Adaptive Position Control of an Electrohydraulic Servo System With Load Disturbance Rejection and Friction Compensation

Abstract

Electrohydraulic servo systems (EHSS) are used for several engineering applications, and in particular, for efficient handling of heavy loads. These systems are characterized by pronounced nonlinearities and are also subject to parameter variations during operation, friction effects, and variable loads. Several studies have addressed the nonlinear nature of EHSS; however, only a few control schemes explicitly address friction and load disturbance effects along with parameter variations. Fuzzy and/or sliding mode versions of feedback linearizing controllers have been used to compensate for the external loads disturbances in the control of EHSS. However, real-time implementations issues limit the use of these techniques. While adaptive control using a feedback-linearization based controller structure has been shown to be effective in the presence of parameter variations, load and friction effects are typically not considered.
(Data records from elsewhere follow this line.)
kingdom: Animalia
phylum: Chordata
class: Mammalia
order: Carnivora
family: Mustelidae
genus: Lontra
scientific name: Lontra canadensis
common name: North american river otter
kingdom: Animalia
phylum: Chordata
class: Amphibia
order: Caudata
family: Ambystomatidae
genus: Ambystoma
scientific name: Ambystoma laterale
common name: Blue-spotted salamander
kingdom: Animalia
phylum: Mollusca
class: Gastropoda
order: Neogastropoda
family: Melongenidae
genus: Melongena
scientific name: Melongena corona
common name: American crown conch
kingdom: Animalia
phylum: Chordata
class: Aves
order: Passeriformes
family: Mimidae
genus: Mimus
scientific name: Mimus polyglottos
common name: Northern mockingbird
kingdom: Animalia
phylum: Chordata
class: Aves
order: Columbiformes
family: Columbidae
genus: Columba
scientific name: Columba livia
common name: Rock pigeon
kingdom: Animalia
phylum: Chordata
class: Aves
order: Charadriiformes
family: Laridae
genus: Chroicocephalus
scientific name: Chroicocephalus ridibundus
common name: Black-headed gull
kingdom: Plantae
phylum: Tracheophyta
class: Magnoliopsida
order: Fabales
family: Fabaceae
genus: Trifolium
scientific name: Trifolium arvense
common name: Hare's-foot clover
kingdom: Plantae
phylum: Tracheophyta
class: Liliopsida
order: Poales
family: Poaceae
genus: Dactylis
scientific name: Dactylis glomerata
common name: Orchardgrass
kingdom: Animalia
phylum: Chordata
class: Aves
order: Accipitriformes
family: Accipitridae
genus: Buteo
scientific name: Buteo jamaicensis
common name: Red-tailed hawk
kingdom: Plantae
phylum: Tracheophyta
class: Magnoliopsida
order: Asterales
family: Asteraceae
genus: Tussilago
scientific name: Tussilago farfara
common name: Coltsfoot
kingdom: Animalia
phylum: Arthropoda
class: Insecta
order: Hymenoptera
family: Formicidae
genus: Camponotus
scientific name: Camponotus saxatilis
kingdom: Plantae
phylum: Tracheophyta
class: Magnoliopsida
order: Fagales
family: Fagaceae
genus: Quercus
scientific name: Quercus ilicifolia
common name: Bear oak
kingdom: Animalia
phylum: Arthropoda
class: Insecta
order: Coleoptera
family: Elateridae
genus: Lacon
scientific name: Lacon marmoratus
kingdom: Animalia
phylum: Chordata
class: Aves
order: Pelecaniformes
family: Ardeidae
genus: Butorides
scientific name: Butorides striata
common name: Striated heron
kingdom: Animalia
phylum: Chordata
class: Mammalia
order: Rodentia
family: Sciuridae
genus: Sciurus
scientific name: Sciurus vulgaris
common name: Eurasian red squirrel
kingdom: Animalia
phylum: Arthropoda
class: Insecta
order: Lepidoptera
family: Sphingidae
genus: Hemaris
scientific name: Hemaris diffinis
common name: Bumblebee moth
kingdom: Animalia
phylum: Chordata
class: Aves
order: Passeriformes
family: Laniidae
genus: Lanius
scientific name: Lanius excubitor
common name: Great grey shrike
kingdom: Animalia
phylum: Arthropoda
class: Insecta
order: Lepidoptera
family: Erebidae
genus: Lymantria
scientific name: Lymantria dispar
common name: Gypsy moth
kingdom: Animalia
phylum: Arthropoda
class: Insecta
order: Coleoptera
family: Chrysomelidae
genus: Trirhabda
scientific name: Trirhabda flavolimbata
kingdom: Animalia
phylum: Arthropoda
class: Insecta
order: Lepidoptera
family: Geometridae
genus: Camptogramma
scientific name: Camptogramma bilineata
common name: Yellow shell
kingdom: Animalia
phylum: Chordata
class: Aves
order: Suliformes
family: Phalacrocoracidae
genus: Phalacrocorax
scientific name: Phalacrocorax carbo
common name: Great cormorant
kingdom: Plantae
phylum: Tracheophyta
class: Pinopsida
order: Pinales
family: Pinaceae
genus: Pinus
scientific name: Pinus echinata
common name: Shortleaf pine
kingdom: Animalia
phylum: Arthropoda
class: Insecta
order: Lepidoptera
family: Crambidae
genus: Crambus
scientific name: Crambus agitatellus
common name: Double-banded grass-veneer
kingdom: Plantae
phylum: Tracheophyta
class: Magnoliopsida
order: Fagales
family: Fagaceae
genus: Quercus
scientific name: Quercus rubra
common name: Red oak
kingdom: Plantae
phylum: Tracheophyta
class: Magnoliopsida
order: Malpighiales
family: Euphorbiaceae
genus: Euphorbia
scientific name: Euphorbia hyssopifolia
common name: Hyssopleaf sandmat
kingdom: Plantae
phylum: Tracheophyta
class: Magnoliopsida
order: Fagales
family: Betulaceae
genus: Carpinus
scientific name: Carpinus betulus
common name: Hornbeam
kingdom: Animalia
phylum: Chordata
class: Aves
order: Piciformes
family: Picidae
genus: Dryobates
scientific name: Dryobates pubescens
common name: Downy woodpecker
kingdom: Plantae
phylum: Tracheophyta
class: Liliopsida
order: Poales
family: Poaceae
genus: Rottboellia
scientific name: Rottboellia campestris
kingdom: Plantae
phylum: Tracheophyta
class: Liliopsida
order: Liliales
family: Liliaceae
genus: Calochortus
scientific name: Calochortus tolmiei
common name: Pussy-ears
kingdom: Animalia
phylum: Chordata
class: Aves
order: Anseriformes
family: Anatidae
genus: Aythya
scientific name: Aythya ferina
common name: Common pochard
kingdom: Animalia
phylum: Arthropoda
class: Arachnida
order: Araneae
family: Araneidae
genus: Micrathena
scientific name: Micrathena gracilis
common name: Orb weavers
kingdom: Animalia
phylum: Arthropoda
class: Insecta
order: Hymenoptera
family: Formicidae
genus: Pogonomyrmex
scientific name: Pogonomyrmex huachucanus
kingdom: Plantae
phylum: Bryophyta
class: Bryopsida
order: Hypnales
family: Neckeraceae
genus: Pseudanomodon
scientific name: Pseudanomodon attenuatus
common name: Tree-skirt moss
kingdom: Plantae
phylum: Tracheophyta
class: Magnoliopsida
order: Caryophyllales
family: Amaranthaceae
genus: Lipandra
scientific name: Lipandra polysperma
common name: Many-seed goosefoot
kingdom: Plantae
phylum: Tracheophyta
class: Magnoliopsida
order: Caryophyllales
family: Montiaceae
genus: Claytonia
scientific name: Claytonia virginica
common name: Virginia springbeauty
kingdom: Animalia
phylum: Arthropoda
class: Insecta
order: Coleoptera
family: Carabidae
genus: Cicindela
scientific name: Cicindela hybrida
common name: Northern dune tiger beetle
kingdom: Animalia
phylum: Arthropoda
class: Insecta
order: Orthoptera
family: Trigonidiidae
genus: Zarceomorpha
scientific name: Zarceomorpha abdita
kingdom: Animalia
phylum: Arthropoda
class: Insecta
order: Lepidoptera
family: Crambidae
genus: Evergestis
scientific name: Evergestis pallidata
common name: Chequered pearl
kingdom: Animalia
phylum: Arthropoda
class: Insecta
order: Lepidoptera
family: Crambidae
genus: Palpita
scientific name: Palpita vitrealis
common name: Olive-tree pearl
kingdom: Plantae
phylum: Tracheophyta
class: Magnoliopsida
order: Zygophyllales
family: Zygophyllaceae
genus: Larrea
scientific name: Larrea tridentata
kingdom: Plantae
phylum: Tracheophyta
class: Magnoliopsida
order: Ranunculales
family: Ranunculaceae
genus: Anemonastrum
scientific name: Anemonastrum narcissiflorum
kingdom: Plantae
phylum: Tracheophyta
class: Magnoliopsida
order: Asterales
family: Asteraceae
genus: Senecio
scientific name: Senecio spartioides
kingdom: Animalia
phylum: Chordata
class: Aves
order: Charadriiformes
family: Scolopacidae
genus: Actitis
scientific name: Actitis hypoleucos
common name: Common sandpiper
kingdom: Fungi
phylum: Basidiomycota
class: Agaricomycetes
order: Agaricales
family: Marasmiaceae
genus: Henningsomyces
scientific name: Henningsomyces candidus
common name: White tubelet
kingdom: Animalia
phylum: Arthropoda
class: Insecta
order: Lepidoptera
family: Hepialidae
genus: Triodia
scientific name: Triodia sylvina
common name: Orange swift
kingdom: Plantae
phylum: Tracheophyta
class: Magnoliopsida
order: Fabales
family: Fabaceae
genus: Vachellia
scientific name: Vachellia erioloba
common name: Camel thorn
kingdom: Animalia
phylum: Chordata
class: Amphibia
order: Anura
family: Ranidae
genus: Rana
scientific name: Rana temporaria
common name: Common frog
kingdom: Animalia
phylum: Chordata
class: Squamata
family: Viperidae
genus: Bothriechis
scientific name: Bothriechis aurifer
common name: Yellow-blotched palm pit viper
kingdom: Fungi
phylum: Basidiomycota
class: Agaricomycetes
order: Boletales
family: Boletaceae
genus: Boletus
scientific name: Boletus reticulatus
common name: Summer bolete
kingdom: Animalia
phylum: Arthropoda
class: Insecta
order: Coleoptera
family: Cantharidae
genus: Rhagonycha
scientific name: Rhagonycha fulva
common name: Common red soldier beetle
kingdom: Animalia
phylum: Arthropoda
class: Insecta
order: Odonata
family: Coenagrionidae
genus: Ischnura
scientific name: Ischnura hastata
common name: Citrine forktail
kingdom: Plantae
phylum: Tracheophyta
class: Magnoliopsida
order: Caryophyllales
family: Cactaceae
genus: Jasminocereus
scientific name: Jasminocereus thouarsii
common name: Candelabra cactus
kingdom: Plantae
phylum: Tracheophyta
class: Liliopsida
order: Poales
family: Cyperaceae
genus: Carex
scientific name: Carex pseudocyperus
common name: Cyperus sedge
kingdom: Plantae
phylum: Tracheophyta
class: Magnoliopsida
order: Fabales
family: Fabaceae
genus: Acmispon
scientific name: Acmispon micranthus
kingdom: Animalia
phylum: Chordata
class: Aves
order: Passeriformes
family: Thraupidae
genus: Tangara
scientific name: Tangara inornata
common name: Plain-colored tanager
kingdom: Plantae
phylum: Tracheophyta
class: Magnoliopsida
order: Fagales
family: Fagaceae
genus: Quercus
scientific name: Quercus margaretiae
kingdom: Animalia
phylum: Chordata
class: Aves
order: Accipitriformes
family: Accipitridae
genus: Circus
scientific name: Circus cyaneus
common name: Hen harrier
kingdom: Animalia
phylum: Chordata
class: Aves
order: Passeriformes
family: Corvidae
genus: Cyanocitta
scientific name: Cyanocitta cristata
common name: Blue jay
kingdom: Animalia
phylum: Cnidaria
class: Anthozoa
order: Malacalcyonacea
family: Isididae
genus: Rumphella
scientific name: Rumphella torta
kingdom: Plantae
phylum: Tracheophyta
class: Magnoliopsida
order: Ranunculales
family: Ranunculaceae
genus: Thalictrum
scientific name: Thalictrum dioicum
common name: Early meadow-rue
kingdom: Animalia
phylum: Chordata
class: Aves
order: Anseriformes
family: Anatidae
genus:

In this paper, we present a nonlinear adaptive feedback linearizing position controller for an EHSS, which is robust to parameter uncertainty while achieving load disturbances rejection/attenuation and friction compensation. The adaptation law is derived using a Lyapunov approach. Simulation results using the proposed controller are compared to those using a nonadaptive feedback linearizing controller as well as a proportional-integral-derivative (PID) controller, in the presence of torque load disturbance, friction, and uncertainty in the hydraulic parameters. These results show improved tracking performance with the proposed controller. To address implementation concerns, simulation results with noise effects and valve saturation are also presented.